For C (Snapshot Array):
- Snapshot every write (versioned KV). → Same structure; consider compaction.
- Memory pressure: drop snapshots older than 1 hour. → Per-index list pruning; tombstones for fully-deleted snaps.
- Snapshot isolation in a multi-writer setting. → Multi-version concurrency control; per-transaction snapshot id.
- Persist snapshots to disk. → Log-structured store; periodically checkpoint.
Required Tests
- Given examples
- Empty / boundary input
- Heavy churn (many writes to same index for C)
- Single user / single key
- Burst of requests at the window boundary (A)
- K = N for B (no filtering)
Required Complexity + Production Discussion
Cover:
- Time per operation, space per user/element
- Latency under typical load vs worst case
- Memory growth and GC implications
- Failure semantics (what happens on partial failure)
- Monitoring metrics you’d add (rate limit reject rate, top-K convergence time, snapshot lookup p99)
Self-Evaluation Template
Mock 07 — Senior Engineer
Date: _______
Problem: _______
Time: ___ / 60 min
Scores (1–5):
___ Total /70
Tradeoff Reasoning (#13): ___
Production Awareness (#14): ___
Did I propose 2+ approaches before coding?
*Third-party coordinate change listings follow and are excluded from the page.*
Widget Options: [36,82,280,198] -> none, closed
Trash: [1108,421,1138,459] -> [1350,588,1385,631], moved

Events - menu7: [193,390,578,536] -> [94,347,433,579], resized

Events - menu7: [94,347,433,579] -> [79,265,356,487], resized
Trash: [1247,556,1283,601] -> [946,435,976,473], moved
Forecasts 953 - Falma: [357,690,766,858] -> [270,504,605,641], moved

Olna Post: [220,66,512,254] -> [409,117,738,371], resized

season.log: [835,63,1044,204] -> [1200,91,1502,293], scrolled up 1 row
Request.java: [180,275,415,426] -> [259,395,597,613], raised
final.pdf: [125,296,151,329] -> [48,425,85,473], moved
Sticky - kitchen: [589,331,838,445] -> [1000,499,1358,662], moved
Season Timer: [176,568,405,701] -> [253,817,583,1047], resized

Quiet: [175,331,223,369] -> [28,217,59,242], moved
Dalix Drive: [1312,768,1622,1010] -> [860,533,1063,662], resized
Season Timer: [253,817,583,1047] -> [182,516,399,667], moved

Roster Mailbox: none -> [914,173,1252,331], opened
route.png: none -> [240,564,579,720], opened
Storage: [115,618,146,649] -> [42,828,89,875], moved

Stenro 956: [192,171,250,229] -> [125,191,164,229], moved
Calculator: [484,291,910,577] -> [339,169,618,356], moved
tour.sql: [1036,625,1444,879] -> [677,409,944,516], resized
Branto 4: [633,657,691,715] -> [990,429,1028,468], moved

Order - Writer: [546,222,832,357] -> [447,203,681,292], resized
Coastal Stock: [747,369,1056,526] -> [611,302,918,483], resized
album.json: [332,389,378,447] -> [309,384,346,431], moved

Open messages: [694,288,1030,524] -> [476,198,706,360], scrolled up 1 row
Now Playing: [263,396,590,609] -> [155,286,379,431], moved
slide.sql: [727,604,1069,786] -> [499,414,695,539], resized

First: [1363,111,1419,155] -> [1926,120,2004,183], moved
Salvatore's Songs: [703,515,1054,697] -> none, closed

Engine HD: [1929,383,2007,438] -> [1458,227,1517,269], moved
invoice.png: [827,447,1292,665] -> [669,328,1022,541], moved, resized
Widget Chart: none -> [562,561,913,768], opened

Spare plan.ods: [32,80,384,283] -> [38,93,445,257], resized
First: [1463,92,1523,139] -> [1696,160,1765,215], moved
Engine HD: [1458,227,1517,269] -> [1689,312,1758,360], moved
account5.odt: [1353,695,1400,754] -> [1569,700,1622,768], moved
Y/N
Did I anticipate scale-up failure modes? Y/N
Action item:
What to Do If You Fail
- Tradeoff or Production score below 4: Read Phase 8 (practical engineering) deeply; rebuild a small system (rate limiter, cache).
- Algorithm score below 3: You haven’t earned the right to do senior interviews yet; back to Mock 04–06.
- Code quality issues: Read CODE_QUALITY.md.
- Pass twice consecutively before Mock 08.